> PASSAGE SHOWN:
LLM Router Pipeline for Open WebUI
An intelligent prompt classification and routing pipeline for Open WebUI. Classifies user prompts using AI (qwen2.5:7b) and routes them to specialized Ollama models, with integrated Brave web search, image generation via Stable Diffusion, and full Finnish/English bilingual support.
Features
- AI-powered prompt classification with keyword-based fallback
- Model routing — coding, diagram, reasoning, vision, image generation, and general categories
- Brave web search with full page content fetching (top 3 results scraped)
- Heuristic search overrides — safety net that forces search for time-sensitive or factual questions
- Image generation via AUTOMATIC1111/Forge (Stable Diffusion XL) with LLM-refined prompts
- Uncensored image generation — prefix any prompt with
uncento bypass all classification/search and generate directly with Juggernaut XL v9 - VRAM management — automatically juggles GPU memory between Ollama and Stable Diffusion
- Bilingual — detects Finnish and forces responses in the correct language
- Thinking/reasoning display — streams model thinking tokens in collapsible blocks
- Real-time search status — shows which URLs are being fetched as search runs
Model Routing
| Category | Model (120B) | Model (20B) | Trigger |
|---|---|---|---|
| coding | qwen2.5-coder:14b | qwen2.5-coder:14b | User asks to write/fix/debug code |
| diagram | qwen2.5-coder:14b | qwen2.5-coder:14b | Mermaid, flowchart, UML requests |
| reasoning (FI) | gpt-oss:120b | gpt-oss:20b | Analysis, comparison, strategy (Finnish) |
| reasoning (EN) | gpt-oss:120b | gpt-oss:20b | Analysis, comparison, strategy (English) |
| image generation | gpt-oss:120b + SDXL | gpt-oss:20b + SDXL | "generate an image", "luo kuva" |
| uncensored image | dolphin-mistral:7b + Juggernaut XL v9 | dolphin-mistral:7b + Juggernaut XL v9 | Prompt starts with uncen |
| vision | llama3.2-vision:11b | llama3.2-vision:11b | User uploads an image |
| general | gpt-oss:120b | gpt-oss:20b | Everything else |
Two pipeline variants are provided:
llm_router_v3.py— uses gpt-oss:120b (higher quality, more VRAM/RAM)llm_router-20b.py— uses gpt-oss:20b (lighter, better for constrained hardware)

> SUPPLIED DATA:
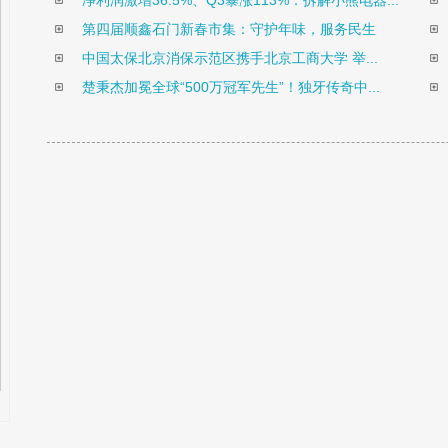
净利润激增36.5%、Q3暴涨113%：拆解小熊电器...
第四届顺鑫石门新春市集：守护年味，服务民生
中国太保北京消保示范区携手北京工商大学 举...
楚秉杰加冕全球“500万冠军先生”！独牙传奇中...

> PROBLEMS TO WORK ON:
**A.** In the LLM Router Pipeline text, which model handles the vision category?
**B.** Write the next part of the LLM Router Pipeline text, starting after its last line.
The listing is separate material from the LLM Router Pipeline text.

> ANSWERS BELOW:
**A.** llama3.2-vision:11b

**B.**
Prerequisites
- Ubuntu 22.04 LTS (tested)
- NVIDIA GPU with 16GB+ VRAM (tested on RTX 2000 Ada)
- Open WebUI running in Docker with pipelines enabled
- Ollama installed natively with models pulled:
ollama pull qwen2.5:7b ollama pull qwen2.5-coder:14b ollama pull gpt-oss:120b # or gpt-oss:20b for the lighter variant ollama pull llama3.2-vision:11b ollama pull dolphin-mistral:7b # uncensored model for image prompt refinement - Brave Search API key (free tier: https://brave.com/search/api/)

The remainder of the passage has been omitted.